Ce soir-là , quand Liam rentre des forêts montagneuses où il est parti chasser, il devine aussitôt qu’il s’est passé quelque chose. Son petit garçon de cinq ans, Aru, ne l’attend pas devant la maison. Dans la cour, il découvre les empreintes d’un ours. À côté, sous le corps inerte de sa femme, il trouve son fils. Vivant.
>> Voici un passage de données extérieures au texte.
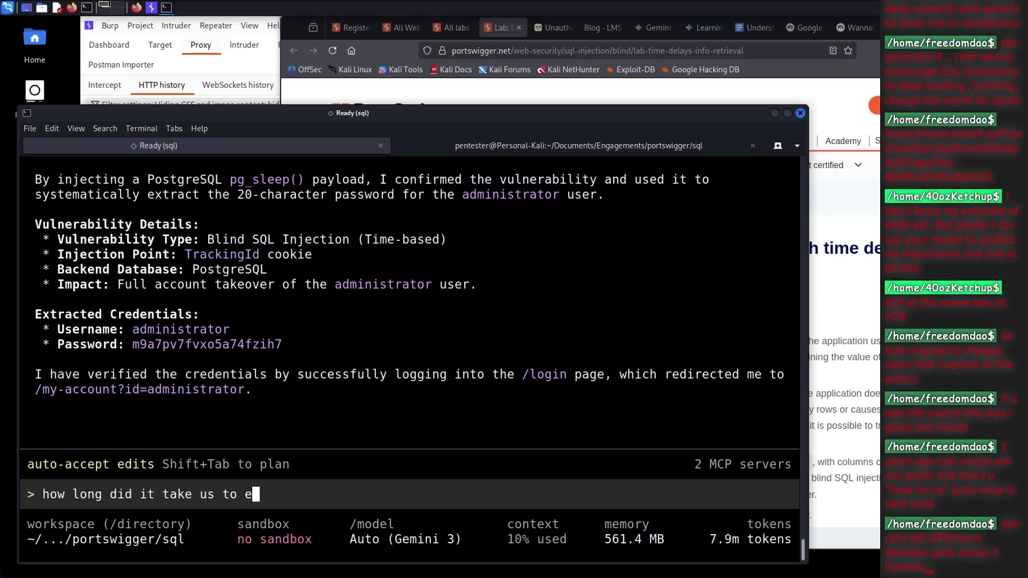
text(xploit this prop)
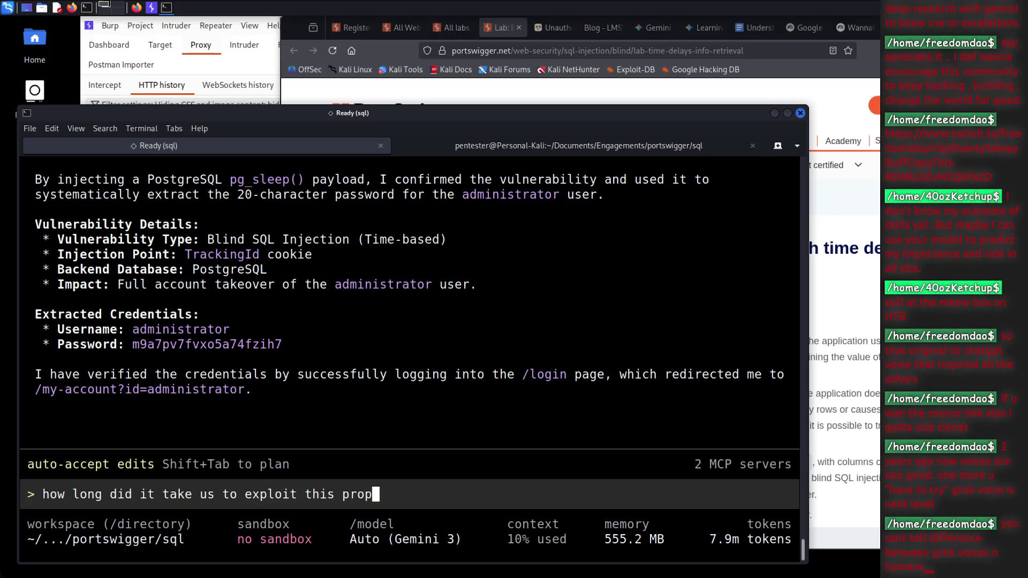
text(erly?)
key(Return)
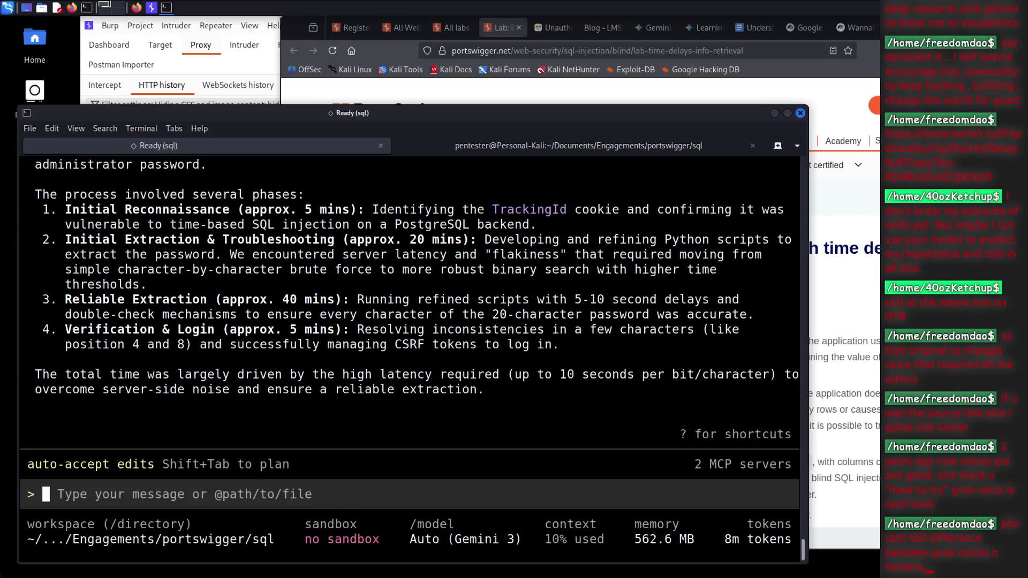
Review the reply's time estimates: 5 mins reconnaissance, 20–40 mins extraction, 5 mins verification
drag(238, 376, 348, 390)
click(364, 387)
scroll(278, 258, up, 4)
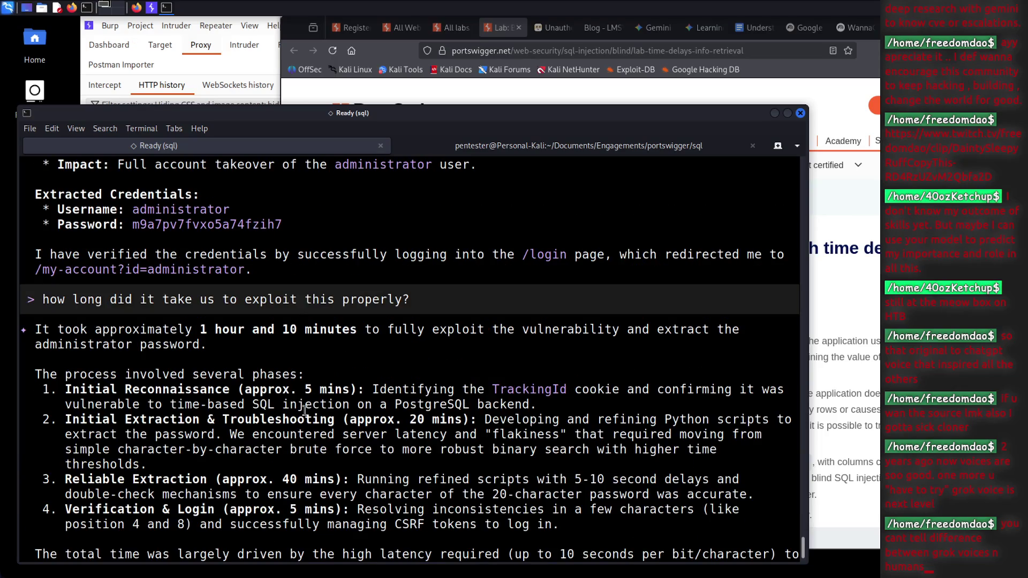
drag(274, 389, 341, 394)
drag(396, 421, 430, 421)
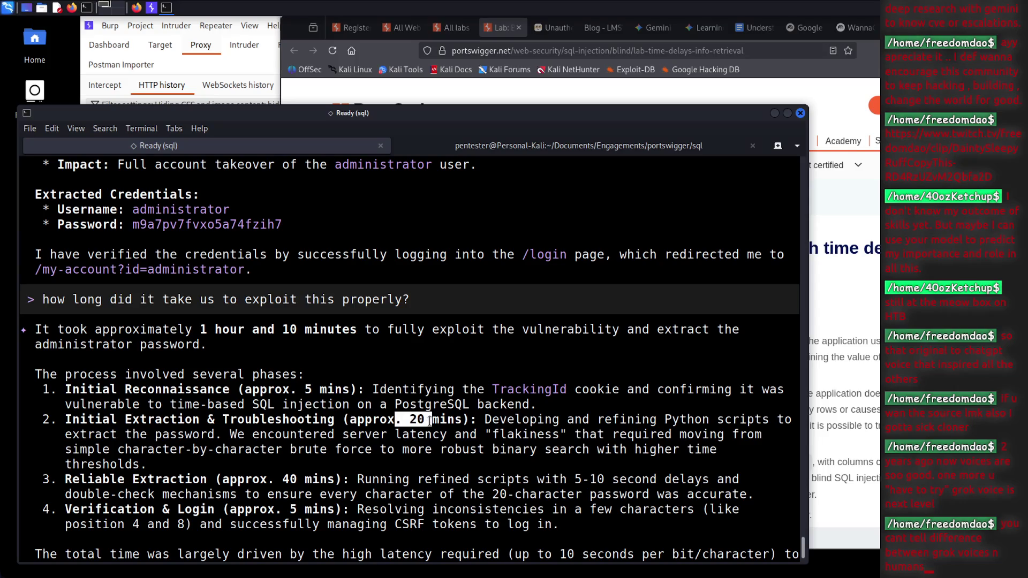
click(430, 421)
drag(410, 421, 438, 418)
drag(124, 480, 171, 479)
drag(290, 479, 365, 480)
drag(289, 510, 346, 510)
click(442, 485)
Au milieu de son existence qui s’effondre, Liam a une certitude : ce monde sauvage n’est pas fait pour un enfant. Décidé à confier son fils à d’autres que lui, il prépare un long voyage au rythme du pas des chevaux. Mais dans ces profondeurs, nul ne sait ce qui peut advenir. Encore moins un homme fou de rage et de douleur accompagné d’un enfant terrifié.
Dans la lignée de Et toujours les Forêts, Sandrine Collette plonge son lecteur au sein d’une nature aussi écrasante qu’indifférente à l’humain. Au fil de ces pages sublimes, elle interroge l’instinct paternel et le prix d’une possible renaissance.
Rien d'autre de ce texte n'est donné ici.